I started giving Destiny 2 the old college try in the waning month of the previous season. My brother, who by then had maxed out his Power level, tried to walk me through the game as best he could, and I learned a lot, but after completing all the Beyond Light content, I also almost completely missed out on the actual hunts that were the main aspect of Season of the Hunt. In the end, I only filled out maybe half of the season pass.

But it wasn’t entirely a waste. First off, I had at least made some gaming memories with my brother, which was the whole point. But, as a result of stumbling through the last season like a wobbly-legged newborn giraffe, I also learned a lot of lessons the hard way. When the new season began, I was ready for it.

Where I might have been confused about what the heck I was supposed to do with the Season of the Chosen’s Hammer of Proving, figuring out how Season of the Hunt’s lures worked prepared me to grind for that sweet, sweet Cabal gold. Instead of completely forgetting to equip bounties, I started gobbling them up at the tower right from the get-go. I even downloaded the Destiny companion app, for crying out loud.

What I wasn’t expecting, however, was just how much more engaging I was going to find Season of the Chosen’s content compared to last season’s.

Credit: Bungie

Let’s start with the Exotic weapon from this season’s pass. Ticuu’s Divination, the new Exotic bow, is one of the most fun weapons I’ve ever used in any first-person shooter. I was already a huge fan of the bows in Destiny 2, but they all felt the same. Ticuu’s Divination is different. The rhythm of alternating between shooting off the tracking arrows and then detonating them with a well-placed precision shot is satisfying in a way that seems circadian. The fact that you can even make it work in Crucible is a bonus.

Thankfully, this season’s main content, Battlegrounds, gives you plenty of opportunities to use Ticuu’s Divination to its fullest extent.

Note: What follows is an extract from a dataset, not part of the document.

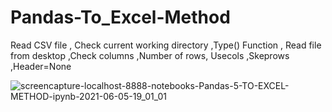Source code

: # Pandas-To_Excel-Method
Read CSV file , Check current  working directory ,Type() Function , Read file from desktop ,Check columns ,Number of rows, Usecols ,Skeprows ,Header=None 

![screencapture-localhost-8888-notebooks-Pandas-5-TO-EXCEL-METHOD-ipynb-2021-06-05-19_01_01](https://user-images.githubusercontent.com/82317107/120893484-3338f500-c631-11eb-816a-24449e4181da.png)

Unlike the glorified yet stilted boss fights from last season’s hunts with their various steps and immune phases, Season of the Chosen’s Battlegrounds feel more like actual missions that also capitalize on what’s always been Destiny’s best feature: its gunplay. The multistep battles don’t just have you fighting a few enemies; you take on entire platoons of Cabal in the most chaotic and invigorating PvE battles I’ve yet to experience in the series. Using Ticuu’s Divination to explode huge clumps of Legionaries and Psions is a perfect pairing of tool and implementation.

There are smaller changes that have made Destiny 2 my go-to multiplayer shooter (at least until the next Battlefield arrives). Nixing weekly bounties and introducing weekly challenges is a convenient way for players to track their progress and earn additional season XP. It also opens up more opportunity for varied challenges that can motivate players to try content they might not have otherwise. I finally played my first Gambit match after having avoided what seemed like an overly confusing and intimidating mode, and it’s probably my favorite thing to do in Destiny 2 at the moment.

I wouldn’t go so far as to say that I would continue to play Destiny 2 if it wasn’t for my brother. Logging on daily to knock out a few bounties and Battlegrounds out of FOMO still makes me feel too much like I’m being forced to play, and Crucible remains incredibly frustrating thanks to the Stasis and shotgun meta. But Destiny 2 has proven to be a great way to stay connected and make memories from a distance, and the content in Season of the Chosen has made the process of transforming into a Destiny 2 player slightly less painful. I’m not proud about selling my soul to the grindy hamster wheel that is the looter shooter genre, but at least I’m having fun.